Vom Schulsitz in den Flugsitz


Am 29.11.2016, kurz vor dem Blockende der IN-B2-15, besuchte die Klasse zusammen mit der FS-2-15 das Werksgelände des Flugzeugherstellers Airbus in Hamburg-Finkenwerder.

Wie kommt man schneller und schöner nach Hamburg als mit der guten alten Bimmelbahn? Der RE7 der Deutschen Bahn AG fuhr pünktlich – eine Minute später als geplant – ab und die Fahrt verging fast wie im Flug. Somit hatten wir durch das zügige Fahren der Bahn und einigen unvorhersehbaren Ereignissen die Zielankunftszeit um 15 Minuten verfehlt.
Dies war letztendlich nicht so tragisch, da Herr Fehlhaber wohl bedacht genügend Zeit eingeplant hatte.
Um nun vom Hamburger HBF zum Airbus- Werksgelände zu kommen, musste man alle öffentlichen Verkehrsmittel einmal ausprobieren. Somit ging es erst mit der S-Bahn zu den Landungsbrücken, danach auf die Fähre und mit dem Bus zum Werksgelände. Auf der Fähre konnten wir nicht nur das gute Wetter genießen, sondern auch den Hamburger Hafen und die Containerschiffe vom Wasser aus betrachten.

Endlich angekommen wurden wir mit Kopfhörern und Sendern für die Führung ausgestattet. Um 14:30 Uhr startete unsere Führung. Auf dem im Durchmesser drei Kilometer großen Werksgelände ging es mit einer kurzen Busfahrt durch den extra gebauten Tunnel zur ersten Station. Dieser Halt führte uns in einen Präsentationsraum, in dem uns ein Imagefilm über Airbus gezeigt und uns das Produktprogramm, wie z.B. der A320, A340 oder A380, anhand von Modellen vorgestellt wurde.

 

Danach ging es weiter in die ersten großen Hallen, in denen sich die A320er und A321er Modelle für diverse Airlines in der Fertigung befanden. Unser Gruppenführer war ein ehemaliger Airbusmitarbeiter, der uns unbedingt den Unterschied zwischen einer A320 und einer A321 erklären wollte. Diesen kennen nun auch alle Mitglieder unserer Gruppe.

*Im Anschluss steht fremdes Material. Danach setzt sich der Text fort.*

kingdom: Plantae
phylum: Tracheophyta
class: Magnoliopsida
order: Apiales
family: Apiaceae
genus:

Ein Auftrag, der bei Airbus eingeht, wird in ca. 5 Jahren ausgeliefert und muss stattlich bezahlt werden.

Weiter ging es mit dem Bus in die nächste große Produktionshalle, in der große Rumpfteile für die doppelstöckigen A380 Flugzeuge montiert wurden. Auch die Fantasy Fans kamen total auf ihre Kosten, denn die vom Gruppenführer so genannte schwarze Magie ist in einem Flugzeug verbaut. Wer jetzt denkt, dass sie dies aus der verbotenen Abteilung von Hogwarts haben, wird leider enttäuscht. Denn die schwarze Magie ist nichts Weiter als kohlenstofffaserverstärkter Kunststoff.
Unser letzter Stopp waren die heiligen Hallen, in denen Werte von ca. einer Milliarde Euro standen. 10 Christiano Ronaldos oder 16 Toni Kroos könnte man sich dafür leisten, aber dort standen zwei Schlachtschiffe der A380 Familie für die Fluggesellschaft der Arabischen Emirate für letzte Arbeiten bereit. Um den A380 einmal in kurzen Worten zusammenzufassen würde es wohl gigantisch, atemberaubend und riesig exakt treffen.

In diesen Hallen stand auch eine ausgemusterte Flugzeugtür, an der wir lernen konnten, in welchem Jahr das Flugzeug gebaut wurde. Dies war unser letzter Tagespunkt auf dem Werksgelände von Airbus. Auf dem Rückweg mit dem Bus konnte noch ein kleiner Blick auf das Freiluftflugzeugmuseum geworfen werden. Auch ist es gut zu wissen, dass das Airbusgelände ein guter Schutzbereich gegen Hochwasser ist. Denn der wichtige Hochwasserschutz wird erst vom Wasser überwunden, wenn halb Hamburg schon unter Wasser steht.

Nach der Führung und der Rückfahrt nach Flensburg endete ein anstrengender, aber auch interessanter Tag, der mit einem kompetenteren Gruppenführer noch mehr Begeisterung ausgelöst hätte.

Ein Dank geht an die Lehrer (Sven Fehlhaber und Hagen-Gregor Pitzner), die uns den Ausflug ermöglicht haben.